I have been thinking a lot about friendship within Vox. Since I am new to social networking, the idea of making friends online with people I have never met is forcing me to evaluate the very idea of what makes someone my friend.
In real life I am not a person with a thousand friends. I have a small number of very dear friends. The kind of friends who would bail be out of a Mexican prison (although this has not been tested), let me sob on their shoulders (yes, I'm sure about this one) and who often care about me more than I care about myself. Some of my friends are just like me, with small circles of close friends, and some of my friends are social butterflies that belong to giant circles.
I like thinking about these groups of friends as circles, although it's not very original, in part because I like the visual idea of circles that link up to make chains of interconnected people. My little Vox community is part of that chain, and it overlaps and intersects with others. (This is the part where everyone should start singing "I'd like to buy the world a coke.") And when I am forming links with new people, I usually start by exploring the connections of my friends.
Having people in my "neighborhood" is a relatively easy concept for me now (although I was a little confused at first). I find people, or they find me, and we connect. Usually the connection goes two ways, but not always. I like to learn about the people I am connecting with so that I am sure that their words/pictures/view of the world will enhance/change/fit with my world as seen through Vox. If a person who hasn't written much in their blog connects to me, chances are good that I will wait a bit before connecting back. I am happy that they connected to me, and I will probably connect with them too, but I don't do it automatically. I read them, and/or look at their pictures to see who they are.
I do this because I know that one day Vox will be filled with hundreds of thousands of people - hopefully millions of them. And if I connect to them all I will have a tidal wave of posts to read and keep up with every day. On the one hand the diversity of this approach is extremely appealing and yet the sheer number of posts that would result feels overwhelming. There are only so many hours in a day, and Vox is already getting quite a lot of them (which is why my husband started calling me a "blogger").
"Friendship" ups the ante for me considerably.
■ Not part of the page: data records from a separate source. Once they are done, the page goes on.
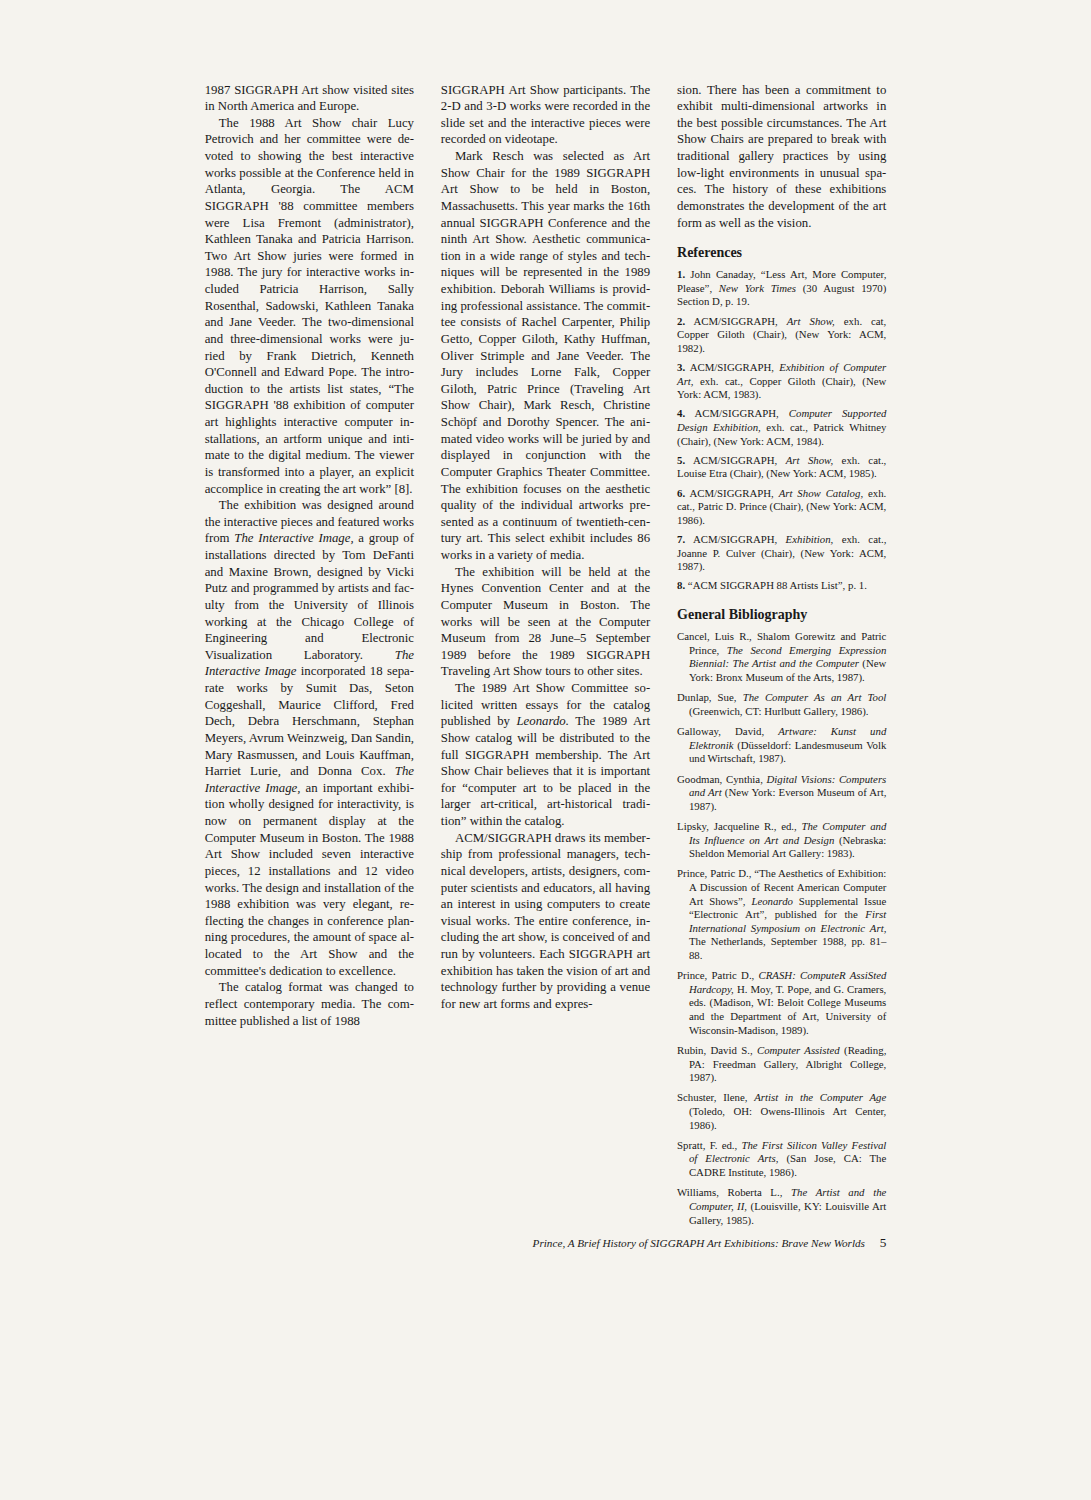1987 SIGGRAPH Art show visited sites in North America and Europe.
The 1988 Art Show chair Lucy Petrovich and her committee were devoted to showing the best interactive works possible at the Conference held in Atlanta, Georgia. The ACM SIGGRAPH '88 committee members were Lisa Fremont (administrator), Kathleen Tanaka and Patricia Harrison. Two Art Show juries were formed in 1988. The jury for interactive works included Patricia Harrison, Sally Rosenthal, Sadowski, Kathleen Tanaka and Jane Veeder. The two-dimensional and three-dimensional works were juried by Frank Dietrich, Kenneth O'Connell and Edward Pope. The introduction to the artists list states, “The SIGGRAPH '88 exhibition of computer art highlights interactive computer installations, an artform unique and intimate to the digital medium. The viewer is transformed into a player, an explicit accomplice in creating the art work” [8].
The exhibition was designed around the interactive pieces and featured works from The Interactive Image, a group of installations directed by Tom DeFanti and Maxine Brown, designed by Vicki Putz and programmed by artists and faculty from the University of Illinois working at the Chicago College of Engineering and Electronic Visualization Laboratory. The Interactive Image incorporated 18 separate works by Sumit Das, Seton Coggeshall, Maurice Clifford, Fred Dech, Debra Herschmann, Stephan Meyers, Avrum Weinzweig, Dan Sandin, Mary Rasmussen, and Louis Kauffman, Harriet Lurie, and Donna Cox. The Interactive Image, an important exhibition wholly designed for interactivity, is now on permanent display at the Computer Museum in Boston. The 1988 Art Show included seven interactive pieces, 12 installations and 12 video works. The design and installation of the 1988 exhibition was very elegant, reflecting the changes in conference planning procedures, the amount of space allocated to the Art Show and the committee's dedication to excellence.
The catalog format was changed to reflect contemporary media. The committee published a list of 1988
SIGGRAPH Art Show participants. The 2-D and 3-D works were recorded in the slide set and the interactive pieces were recorded on videotape.
Mark Resch was selected as Art Show Chair for the 1989 SIGGRAPH Art Show to be held in Boston, Massachusetts. This year marks the 16th annual SIGGRAPH Conference and the ninth Art Show. Aesthetic communication in a wide range of styles and techniques will be represented in the 1989 exhibition. Deborah Williams is providing professional assistance. The committee consists of Rachel Carpenter, Philip Getto, Copper Giloth, Kathy Huffman, Oliver Strimple and Jane Veeder. The Jury includes Lorne Falk, Copper Giloth, Patric Prince (Traveling Art Show Chair), Mark Resch, Christine Schöpf and Dorothy Spencer. The animated video works will be juried by and displayed in conjunction with the Computer Graphics Theater Committee. The exhibition focuses on the aesthetic quality of the individual artworks presented as a continuum of twentieth-century art. This select exhibit includes 86 works in a variety of media.
The exhibition will be held at the Hynes Convention Center and at the Computer Museum in Boston. The works will be seen at the Computer Museum from 28 June–5 September 1989 before the 1989 SIGGRAPH Traveling Art Show tours to other sites.
The 1989 Art Show Committee solicited written essays for the catalog published by Leonardo. The 1989 Art Show catalog will be distributed to the full SIGGRAPH membership. The Art Show Chair believes that it is important for “computer art to be placed in the larger art-critical, art-historical tradition” within the catalog.
ACM/SIGGRAPH draws its membership from professional managers, technical developers, artists, designers, computer scientists and educators, all having an interest in using computers to create visual works. The entire conference, including the art show, is conceived of and run by volunteers. Each SIGGRAPH art exhibition has taken the vision of art and technology further by providing a venue for new art forms and expres-
sion. There has been a commitment to exhibit multi-dimensional artworks in the best possible circumstances. The Art Show Chairs are prepared to break with traditional gallery practices by using low-light environments in unusual spaces. The history of these exhibitions demonstrates the development of the art form as well as the vision.
References
1. John Canaday, “Less Art, More Computer, Please”, New York Times (30 August 1970) Section D, p. 19.
2. ACM/SIGGRAPH, Art Show, exh. cat, Copper Giloth (Chair), (New York: ACM, 1982).
3. ACM/SIGGRAPH, Exhibition of Computer Art, exh. cat., Copper Giloth (Chair), (New York: ACM, 1983).
4. ACM/SIGGRAPH, Computer Supported Design Exhibition, exh. cat., Patrick Whitney (Chair), (New York: ACM, 1984).
5. ACM/SIGGRAPH, Art Show, exh. cat., Louise Etra (Chair), (New York: ACM, 1985).
6. ACM/SIGGRAPH, Art Show Catalog, exh. cat., Patric D. Prince (Chair), (New York: ACM, 1986).
7. ACM/SIGGRAPH, Exhibition, exh. cat., Joanne P. Culver (Chair), (New York: ACM, 1987).
8. “ACM SIGGRAPH 88 Artists List”, p. 1.
General Bibliography
Cancel, Luis R., Shalom Gorewitz and Patric Prince, The Second Emerging Expression Biennial: The Artist and the Computer (New York: Bronx Museum of the Arts, 1987).
Dunlap, Sue, The Computer As an Art Tool (Greenwich, CT: Hurlbutt Gallery, 1986).
Galloway, David, Artware: Kunst und Elektronik (Düsseldorf: Landesmuseum Volk und Wirtschaft, 1987).
Goodman, Cynthia, Digital Visions: Computers and Art (New York: Everson Museum of Art, 1987).
Lipsky, Jacqueline R., ed., The Computer and Its Influence on Art and Design (Nebraska: Sheldon Memorial Art Gallery: 1983).
Prince, Patric D., “The Aesthetics of Exhibition: A Discussion of Recent American Computer Art Shows”, Leonardo Supplemental Issue “Electronic Art”, published for the First International Symposium on Electronic Art, The Netherlands, September 1988, pp. 81–88.
Prince, Patric D., CRASH: ComputeR AssiSted Hardcopy, H. Moy, T. Pope, and G. Cramers, eds. (Madison, WI: Beloit College Museums and the Department of Art, University of Wisconsin-Madison, 1989).
Rubin, David S., Computer Assisted (Reading, PA: Freedman Gallery, Albright College, 1987).
Schuster, Ilene, Artist in the Computer Age (Toledo, OH: Owens-Illinois Art Center, 1986).
Spratt, F. ed., The First Silicon Valley Festival of Electronic Arts, (San Jose, CA: The CADRE Institute, 1986).
Williams, Roberta L., The Artist and the Computer, II, (Louisville, KY: Louisville Art Gallery, 1985).
Prince, A Brief History of SIGGRAPH Art Exhibitions: Brave New Worlds 5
Early on, when the only way to read someone was to befriend them, everyone I encountered became a friend. My definition was very open - much more open than in my life offline. Over time, as my circle of people grew and the privacy tools were put in place, I started to think about separating my posts by audience. At some point I realized that I needed my Vox rules of friendship to map closer (but not exactly) to my rules of friendship in real life.
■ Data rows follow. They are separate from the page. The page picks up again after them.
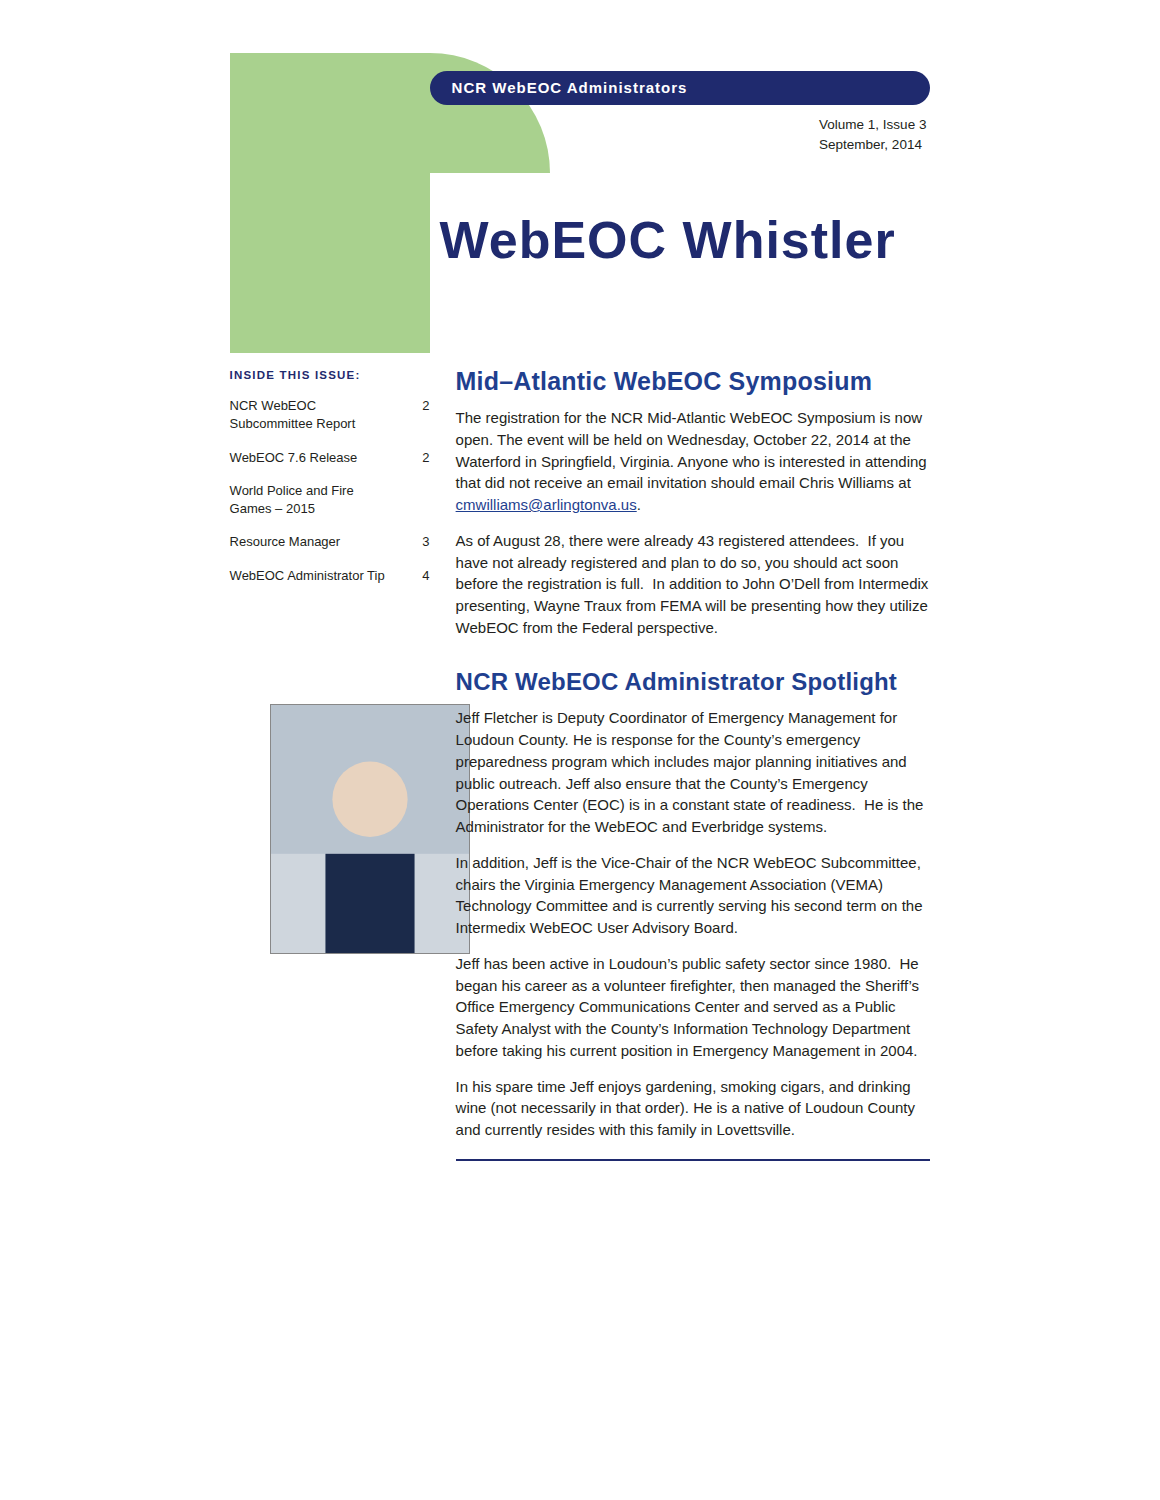NCR WebEOC Administrators
Volume 1, Issue 3
September, 2014
WebEOC Whistler
INSIDE THIS ISSUE:
NCR WebEOC Subcommittee Report 2
WebEOC 7.6 Release 2
World Police and Fire Games – 2015
Resource Manager 3
WebEOC Administrator Tip 4
Mid–Atlantic WebEOC Symposium
The registration for the NCR Mid-Atlantic WebEOC Symposium is now open. The event will be held on Wednesday, October 22, 2014 at the Waterford in Springfield, Virginia. Anyone who is interested in attending that did not receive an email invitation should email Chris Williams at cmwilliams@arlingtonva.us.
As of August 28, there were already 43 registered attendees. If you have not already registered and plan to do so, you should act soon before the registration is full. In addition to John O’Dell from Intermedix presenting, Wayne Traux from FEMA will be presenting how they utilize WebEOC from the Federal perspective.
NCR WebEOC Administrator Spotlight
Jeff Fletcher is Deputy Coordinator of Emergency Management for Loudoun County. He is response for the County’s emergency preparedness program which includes major planning initiatives and public outreach. Jeff also ensure that the County’s Emergency Operations Center (EOC) is in a constant state of readiness. He is the Administrator for the WebEOC and Everbridge systems.
In addition, Jeff is the Vice-Chair of the NCR WebEOC Subcommittee, chairs the Virginia Emergency Management Association (VEMA) Technology Committee and is currently serving his second term on the Intermedix WebEOC User Advisory Board.
Jeff has been active in Loudoun’s public safety sector since 1980. He began his career as a volunteer firefighter, then managed the Sheriff’s Office Emergency Communications Center and served as a Public Safety Analyst with the County’s Information Technology Department before taking his current position in Emergency Management in 2004.
In his spare time Jeff enjoys gardening, smoking cigars, and drinking wine (not necessarily in that order). He is a native of Loudoun County and currently resides with this family in Lovettsville.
One of my Vox rules of friendship is that it be a two-way street. This comes directly from my life and means that if I have marked someone as my friend, and they haven't after a few weeks or months reciprocated, then I will reevaluate the "friendship." Perhaps I like them more than they like me? Perhaps their definition of friendship is more stringent than mine? In the end, of course, I have no idea. I only know that I am revealing personal posts to someone who is not comfortable revealing personal posts to me. And when I put it to myself that way, I start to feel uncomfortable revealing so much. At which point I often change the friendship status to put them back in the neighborhood. After all, I still like reading them. And perhaps later things will change again and we will befriend each other. Vox, like life, can be like that.
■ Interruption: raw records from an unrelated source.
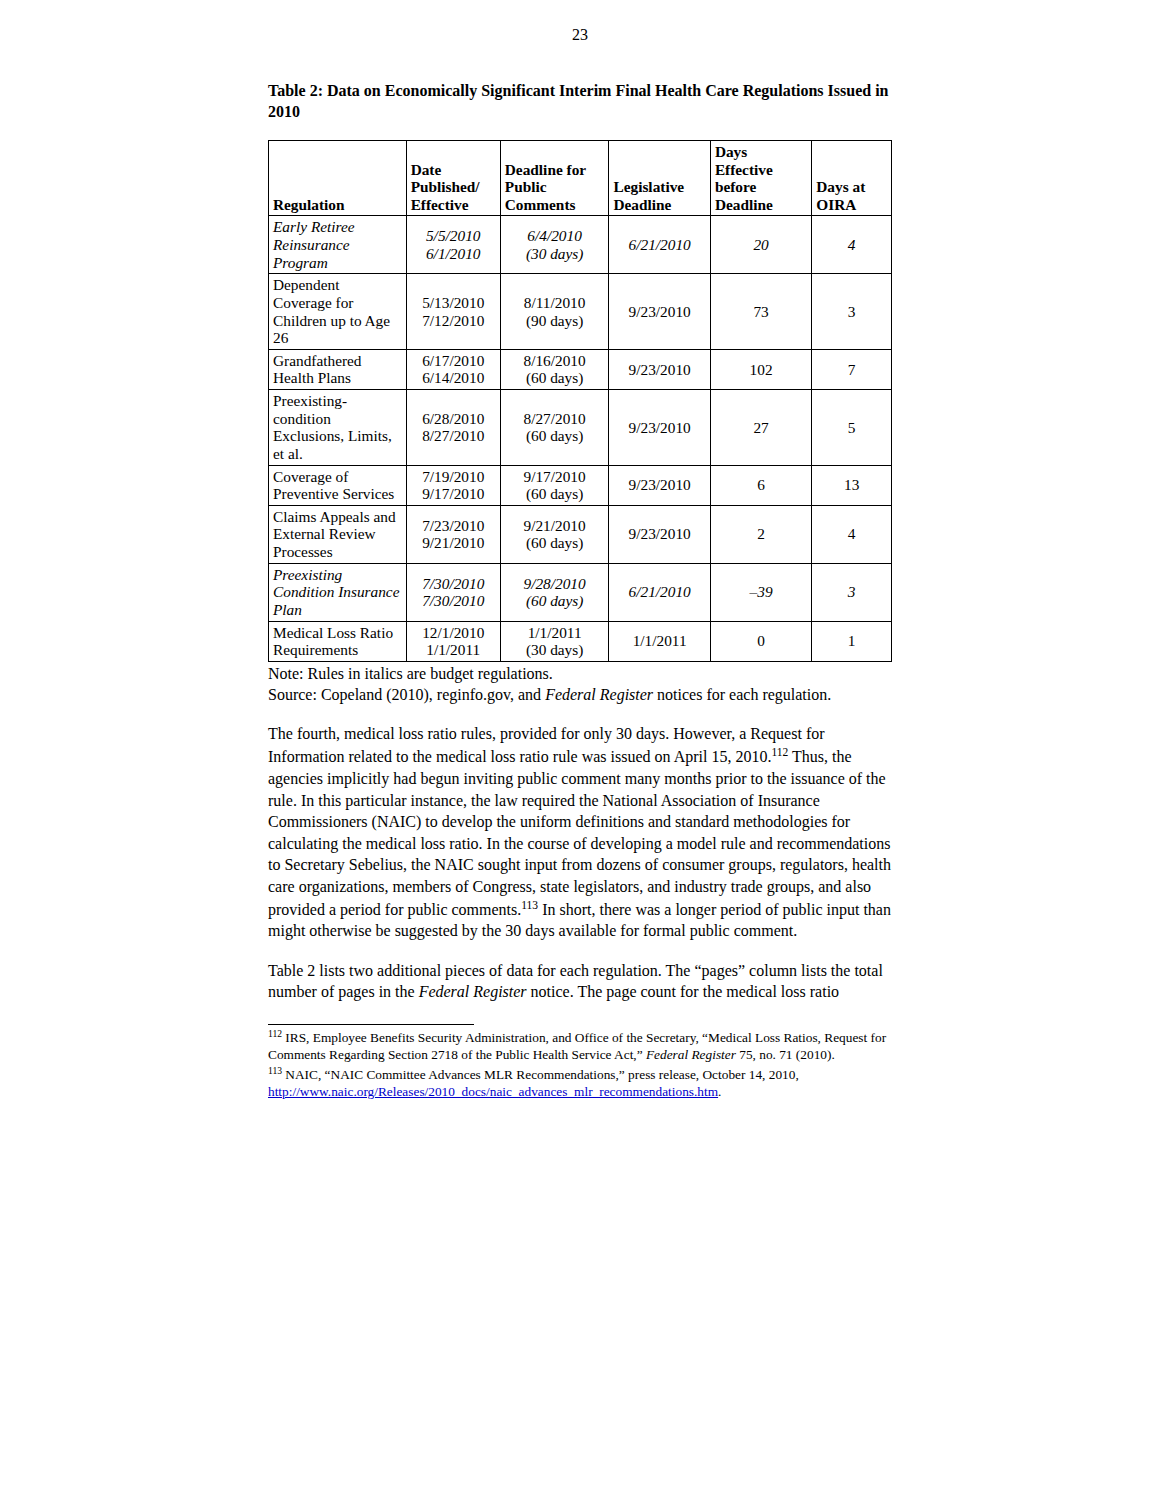23
Table 2: Data on Economically Significant Interim Final Health Care Regulations Issued in 2010
| Regulation | Date Published/ Effective | Deadline for Public Comments | Legislative Deadline | Days Effective before Deadline | Days at OIRA |
| --- | --- | --- | --- | --- | --- |
| Early Retiree Reinsurance Program | 5/5/2010 6/1/2010 | 6/4/2010 (30 days) | 6/21/2010 | 20 | 4 |
| Dependent Coverage for Children up to Age 26 | 5/13/2010 7/12/2010 | 8/11/2010 (90 days) | 9/23/2010 | 73 | 3 |
| Grandfathered Health Plans | 6/17/2010 6/14/2010 | 8/16/2010 (60 days) | 9/23/2010 | 102 | 7 |
| Preexisting-condition Exclusions, Limits, et al. | 6/28/2010 8/27/2010 | 8/27/2010 (60 days) | 9/23/2010 | 27 | 5 |
| Coverage of Preventive Services | 7/19/2010 9/17/2010 | 9/17/2010 (60 days) | 9/23/2010 | 6 | 13 |
| Claims Appeals and External Review Processes | 7/23/2010 9/21/2010 | 9/21/2010 (60 days) | 9/23/2010 | 2 | 4 |
| Preexisting Condition Insurance Plan | 7/30/2010 7/30/2010 | 9/28/2010 (60 days) | 6/21/2010 | –39 | 3 |
| Medical Loss Ratio Requirements | 12/1/2010 1/1/2011 | 1/1/2011 (30 days) | 1/1/2011 | 0 | 1 |
Note: Rules in italics are budget regulations.
Source: Copeland (2010), reginfo.gov, and Federal Register notices for each regulation.
The fourth, medical loss ratio rules, provided for only 30 days. However, a Request for Information related to the medical loss ratio rule was issued on April 15, 2010.112 Thus, the agencies implicitly had begun inviting public comment many months prior to the issuance of the rule. In this particular instance, the law required the National Association of Insurance Commissioners (NAIC) to develop the uniform definitions and standard methodologies for calculating the medical loss ratio. In the course of developing a model rule and recommendations to Secretary Sebelius, the NAIC sought input from dozens of consumer groups, regulators, health care organizations, members of Congress, state legislators, and industry trade groups, and also provided a period for public comments.113 In short, there was a longer period of public input than might otherwise be suggested by the 30 days available for formal public comment.
Table 2 lists two additional pieces of data for each regulation. The “pages” column lists the total number of pages in the Federal Register notice. The page count for the medical loss ratio
112 IRS, Employee Benefits Security Administration, and Office of the Secretary, “Medical Loss Ratios, Request for Comments Regarding Section 2718 of the Public Health Service Act,” Federal Register 75, no. 71 (2010).
113 NAIC, “NAIC Committee Advances MLR Recommendations,” press release, October 14, 2010, http://www.naic.org/Releases/2010_docs/naic_advances_mlr_recommendations.htm.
I realize that my rules are my own and possibly don't reflect the rules of any other person around me - even my friends. It's also possible that my way of approaching friendship is out of sync with social networking in general and that over time I will need to adjust my rules to fit the medium. Perhaps it's my demographic (older, married with small children) rearing its ugly head. I don't know. But I'm curious enough to keep going forward, making connections and (hopefully) new friends along the way, so that I can find out.